Ice and rock

The geologist is able to read the rocks and terrain features, deciphering a geological history that stretches at least 1.5 billion years back in time. Folgefonnhalvøya is a peninsula that has been exposed to powerful and varied forces.

Sediments formed on what was once ocean floor, and later congealed under enormous weight into metamorphic rock. Tectonic plates colliding or pushing past each other then folded the rock and pushed high mountains toward the sky.

 

Møsevatnet
Møsevatnet - © Randi

Ice as sculptor

The fjords and valleys that we see today were carved out by the massive icecap that covered western Norway and most of Scandinavia during not one but a series of more than 40 ice ages over the course of the last 2.7 million years.

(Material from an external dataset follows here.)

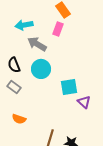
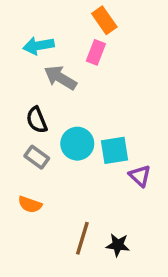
black semicircle: (14, 65) -> (37, 120), moved
cyan circle: (41, 69) -> (77, 144), moved
gray rectangle: (14, 87) -> (37, 157), moved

Geologically speaking, that is very recent! Today, the landscape is still being shaped – by the continued grinding of icefalls, and mountains that scale off and cleave due to repeated winter freezing and spring thaw, raging rivers, erosion and rock-slides.

 

Faldingar i migmatittgneis © Jan Rabben
Faldingar i migmatittgneis - © Jan Rabben

At the National Park Centre and the Stone Park in Rosendal you can learn more about how to read the signs that reveal the history of magnificent Folgefonna. For an extended exploration of the fascinating interplay between ice and stone, consider hiking the Geological Path. This well-marked path goes from Nordrepollen, in the innermost reaches of the Maurangsfjord, to the glacier arm called Botnabreen.